La tabella seguente riporta graficamente quanto detto dei criteri di Sgarbossa
Ma vediamo alcuni tracciati per chiarirci meglio le idee
Nel seguente tracciato vediamo soddisfatti i criteri di Sgarbossa nelle precordiali anteriori, dove si nota un sottoslivellamento dell’ST omopolare con il QRS che in V1-V3 è negativo
Il prossimo ECG, invece, mostra un sopraslivellamento dell’ST omopolare con il QRS in I ed aVL nonché un sopraslivellamento > a 5 mm oppositopolare con il QRS in V2
Nel terzo tracciato si vedono un sottoslivellamento ST concorde con il QRS in V2 (freccia rossa) ed un sopraslivellamento dell’ST in II, III ed aVF (frecce nere)
Va comunque ricordato che i criteri di Sgarbossa pur non essendo molto sensibili (quindi se non ci sono non escludono il danno miocardico) hanno una elevata specificità (quindi se presenti sono fortemente indicativi di danno ischemico).
B) LA MEMORIA CARDIACA
Con memoria cardiaca si intendono delle alterazioni dell’onda T che compaiono in un tracciato in ritmo sinusale dopo un periodo di abnorme depolarizzazione ventricolare (come quella che avviene dopo un periodo di attivazione del PMK, una aritmia ventricolare , un BBDx temporaneo o una WPW).
Nel nostro caso ciò significa che un paziente portatore di PMK, che al momento della valutazione ha un tracciato non PMK-indotto, può mostrare delle T negative che non hanno significato ischemico. Tale alterazione può comparire dopo anche solo 20 minuti di attivazione del PMK e in genere regredisce spontaneamente ma dopo un tempo che può arrivare anche a un mese.
Ci sono dei criteri per differenziare le T invertite ischemiche da una memoria cardiaca?
In uno studio recente Shvilkin ha mostrato che la direzione ed ampiezza del vettore dell’onda T può differenziare la memoria cardiaca dall’ischemia …
In questo studio la combinazione di questi 3 criteri (1-un’onda T positiva in aVL; 2– un’onda T positiva o isoelettrica in I derivazione, 3– la maggiore T negativa nelle precordiali più profonda della T negativa in III derivazione) identificava la memoria cardiaca e la differenziava da un’ischemia miocardica con una sensibilità del 92% ed una specificità del 100%.
Gli autori consigliavano comunque prudenza ad applicare questi criteri a pazienti con una sintomatologia ischemica tipica, considerando la possibilità che la memoria cardiaca possa coesistere con un’ischemia in corso.
Vediamo alcuni tracciati:
Questo è un esempio di T negativa da memoria cardiaca. Si noti la positività della T in I derivazione ed aVL, e la maggiore T negativa
Il tracciato A è di una donna di 68 anni con dolori toracici recidivanti nell’ultima settimana, un ECG precedente normale, alla valutazione presentava un aumento della troponina ed una coronarografia aveva poi mostrato una stenosi del 90% della discendente anteriore. Si noti che il tracciato non soddisfa i criteri per la memoria cardiaca in quanto presenta delle T negative in I ed aVL.
Il tracciato B è di un 68enne con sleep apnea ed un blocco AV di II grado con pause > a 4 sec che aveva messo un PMK la settimana prima, non aveva una storia di coronaropatia, una settimana prima aveva anche fatto un test da sforzo negativo ed un ECG in visione risultava nella norma. Si noti che le T sono positive in I ed aVL e che la profondità della T in V3 e V4 è maggiore a quella presente in III… questo tracciato, registrato in un momento in cui il PMK non era attivo, è espressione di una memoria cardiaca.

------------------------

■ Compito da svolgere ■
Secondo il testo fornito, dopo quanto tempo di attivazione del PMK può già comparire la memoria cardiaca? I record sono materiale a sé, distinto dal testo fornito.

■ Sezione dati ■
------------------------

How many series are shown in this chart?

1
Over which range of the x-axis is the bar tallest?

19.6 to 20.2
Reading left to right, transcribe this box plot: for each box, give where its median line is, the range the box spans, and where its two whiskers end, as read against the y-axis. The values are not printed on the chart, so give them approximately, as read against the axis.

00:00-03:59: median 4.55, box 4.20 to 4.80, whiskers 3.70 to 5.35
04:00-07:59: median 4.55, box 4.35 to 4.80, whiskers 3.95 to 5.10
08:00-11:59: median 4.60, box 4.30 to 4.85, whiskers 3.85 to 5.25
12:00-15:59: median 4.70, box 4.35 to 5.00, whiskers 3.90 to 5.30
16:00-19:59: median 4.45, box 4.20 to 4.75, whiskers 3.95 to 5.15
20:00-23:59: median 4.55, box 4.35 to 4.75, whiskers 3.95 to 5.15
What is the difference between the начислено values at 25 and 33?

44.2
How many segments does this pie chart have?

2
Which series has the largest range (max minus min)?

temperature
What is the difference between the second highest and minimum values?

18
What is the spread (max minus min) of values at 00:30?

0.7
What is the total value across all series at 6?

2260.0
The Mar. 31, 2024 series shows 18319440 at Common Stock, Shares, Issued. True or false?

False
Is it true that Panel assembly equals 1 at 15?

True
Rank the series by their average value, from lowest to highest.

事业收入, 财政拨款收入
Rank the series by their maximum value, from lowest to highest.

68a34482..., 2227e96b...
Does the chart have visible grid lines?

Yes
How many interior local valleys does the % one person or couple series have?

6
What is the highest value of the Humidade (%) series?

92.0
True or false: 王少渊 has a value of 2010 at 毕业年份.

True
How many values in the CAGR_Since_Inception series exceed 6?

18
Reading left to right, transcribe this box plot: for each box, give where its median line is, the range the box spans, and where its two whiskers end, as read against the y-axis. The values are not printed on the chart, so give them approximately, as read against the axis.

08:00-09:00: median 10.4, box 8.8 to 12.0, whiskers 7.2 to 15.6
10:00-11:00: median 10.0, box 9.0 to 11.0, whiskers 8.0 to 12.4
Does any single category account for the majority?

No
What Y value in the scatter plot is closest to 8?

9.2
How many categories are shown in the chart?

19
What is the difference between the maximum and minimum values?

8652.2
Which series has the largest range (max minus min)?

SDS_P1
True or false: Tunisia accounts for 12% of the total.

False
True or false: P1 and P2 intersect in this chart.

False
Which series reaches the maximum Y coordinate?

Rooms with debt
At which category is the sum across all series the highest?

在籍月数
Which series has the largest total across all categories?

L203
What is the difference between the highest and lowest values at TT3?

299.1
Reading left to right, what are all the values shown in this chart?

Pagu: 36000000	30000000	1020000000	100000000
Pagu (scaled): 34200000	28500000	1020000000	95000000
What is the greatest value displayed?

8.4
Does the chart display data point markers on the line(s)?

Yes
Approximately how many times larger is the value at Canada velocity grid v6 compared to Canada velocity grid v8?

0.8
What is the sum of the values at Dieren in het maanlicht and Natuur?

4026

------------------------

■ Risposta al compito ■
Anche dopo solo 20 minuti di attivazione del PMK.